Two drugs of current clinical interest in this group are vinblastine and vincristine, alkaloids derived from the periwinkle plant (Vinca rosea). The precise action of these drugs is not well understood and many studies of their effects on cells are in progress. They appear to act as mitotic inhibitors, that is, not interfering with DNA synthesis but blocking division of the cell.
Vinblastine often produces injury to the normal bone marrow and depresses the white blood cells and platelets. In contrast, vincristine causes less severe damage to the normal bone marrow but produces neurotoxic and gastrointestinal effects.

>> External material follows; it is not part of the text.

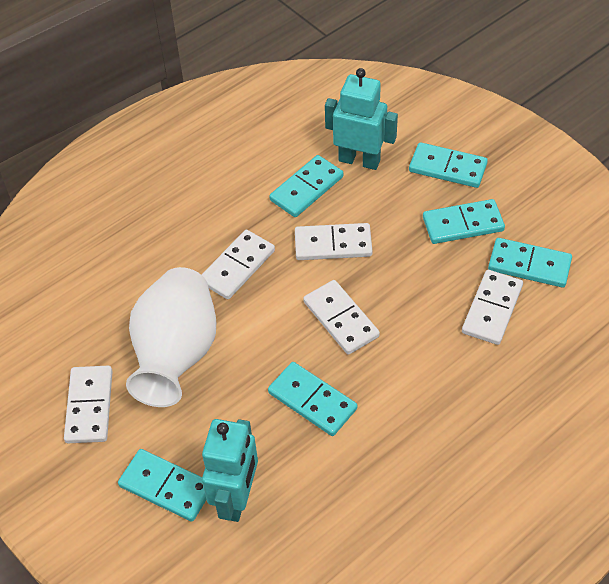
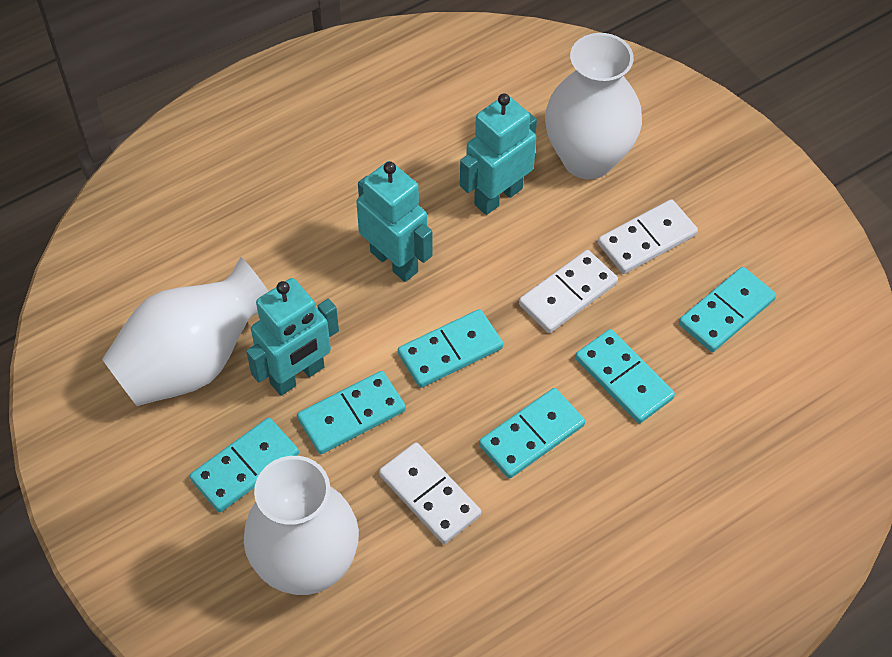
turquoise robot: [202,419,258,522] [325,68,398,170] = 2 -> [246,278,339,396] [356,161,433,282] [460,93,537,215] = 3
white domino: [64,366,113,443] [202,230,275,299] [295,223,372,260] [303,280,380,355] [462,270,523,345] = 5 -> [379,442,481,544] [519,250,618,333] [598,199,698,274] = 3
white vase: [126,267,216,407] = 1 -> [102,257,269,406] [244,456,359,595] [545,33,642,179] = 3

The marked differences in clinical effects of the two drugs, despite their similarity in chemical structure, cannot as yet be explained. It has been postulated that the drugs may form several active metabolites in the body and that these may be responsible for their different activities. Another suggestion is that the differences in their effects may be ascribed to a variation in their ability to enter different types of cells, after which they may form a common metabolite responsible for anticancer and toxic effects. Thus, it is suggested that vincristine may be effective in acute childhood leukemia and toxic to the nervous system because of the relative ease with which it can enter leukemia and nervous system cells. On the other hand, vinblastine, which rarely produces neurotoxicity or remission in childhood leukemia, may have little ability to penetrate the walls of the nervous system or acute leukemia cells, but would be more useful in Hodgkin's disease.
Among the active cancer drugs are vincristine and vinblastine, alkaloids derived from the periwinkle plant (Vinca rosea). Scientists believe that these drugs, as illustrated above with the suggested action of vincristine, act as mitotic inhibitors; that is, they do not interfere with DNA synthesis as other drugs do, but block division of the cell.